* ASSIGNMENT
Continue the abstract on radiomics and machine learning in metastatic colorectal cancer, starting after its last sentence.

* EXCERPTED TEXT
Radiomics and Machine Learning for prediction of two-year disease-specific mortality and KRAS mutation status in metastatic colorectal cancer.

Purpose: Colorectal cancer is usually accompanied by liver metastases. The prediction of patient evolution is essential for the choice of the appropriate therapy. The aim of this study is to develop and evaluate machine learning models to predict KRAS gene mutations and 2-year disease-specific mortality from medical images.

Methods: Clinical and follow-up information was collected from patients with metastatic colorectal cancer who had undergone computed tomography prior to liver resection. The dominant liver lesion was segmented in each scan and radiomic features were extracted from the volumes of interest. The 65% of the cases were employed to perform feature selection and to train machine learning algorithms through cross-validation. The best performing models were assembled and evaluated in the remaining cases of the cohort.

Collected data:
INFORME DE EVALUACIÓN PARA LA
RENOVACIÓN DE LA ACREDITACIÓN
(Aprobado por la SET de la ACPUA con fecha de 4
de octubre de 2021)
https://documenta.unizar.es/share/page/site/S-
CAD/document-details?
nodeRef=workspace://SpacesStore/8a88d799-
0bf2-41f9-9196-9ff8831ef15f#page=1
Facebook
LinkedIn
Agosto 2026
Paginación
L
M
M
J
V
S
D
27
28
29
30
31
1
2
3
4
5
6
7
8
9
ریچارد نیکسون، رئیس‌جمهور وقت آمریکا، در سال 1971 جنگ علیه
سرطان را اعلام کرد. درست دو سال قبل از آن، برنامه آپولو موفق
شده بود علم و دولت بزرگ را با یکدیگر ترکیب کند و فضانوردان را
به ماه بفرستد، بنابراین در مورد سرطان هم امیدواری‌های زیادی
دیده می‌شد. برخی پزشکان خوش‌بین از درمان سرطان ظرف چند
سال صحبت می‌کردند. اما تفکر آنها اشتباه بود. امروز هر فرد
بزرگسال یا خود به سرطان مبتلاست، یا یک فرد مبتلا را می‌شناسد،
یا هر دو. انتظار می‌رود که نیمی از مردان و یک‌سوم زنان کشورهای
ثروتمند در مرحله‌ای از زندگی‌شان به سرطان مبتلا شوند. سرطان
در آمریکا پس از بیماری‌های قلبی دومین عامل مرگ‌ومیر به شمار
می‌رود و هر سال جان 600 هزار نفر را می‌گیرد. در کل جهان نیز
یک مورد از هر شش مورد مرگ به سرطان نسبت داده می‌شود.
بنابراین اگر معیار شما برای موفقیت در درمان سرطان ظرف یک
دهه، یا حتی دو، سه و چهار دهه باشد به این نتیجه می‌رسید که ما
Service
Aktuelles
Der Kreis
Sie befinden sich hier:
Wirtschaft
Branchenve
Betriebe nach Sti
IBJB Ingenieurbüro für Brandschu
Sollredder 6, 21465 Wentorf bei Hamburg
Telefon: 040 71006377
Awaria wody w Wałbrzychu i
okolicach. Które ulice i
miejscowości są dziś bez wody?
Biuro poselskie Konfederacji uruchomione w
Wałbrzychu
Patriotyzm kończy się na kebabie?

* RESPONSE TO THE EXERCISE
Results: For the mortality model development, 101 cases were used as training set (64 alive, 37 deceased) and 35 as test set (22 alive, 13 deceased); while for KRAS mutation models, 55 cases were used for training (31 wild-type, 24 mutated) and 30 for testing (17 wild-type, 13 mutated). The ensemble of top performing models resulted in an area under the receiver operating characteristic curve of 0.878 for mortality and 0.905 for KRAS prediction.

Conclusions: Predicting the prognosis of patients with metastatic colorectal cancer is useful for making timely decisions about the best treatment options. This study presents a noninvasive method based on quantitative analysis of baseline images to identify factors influencing patient outcomes, with the aim of incorporating these tools as support systems.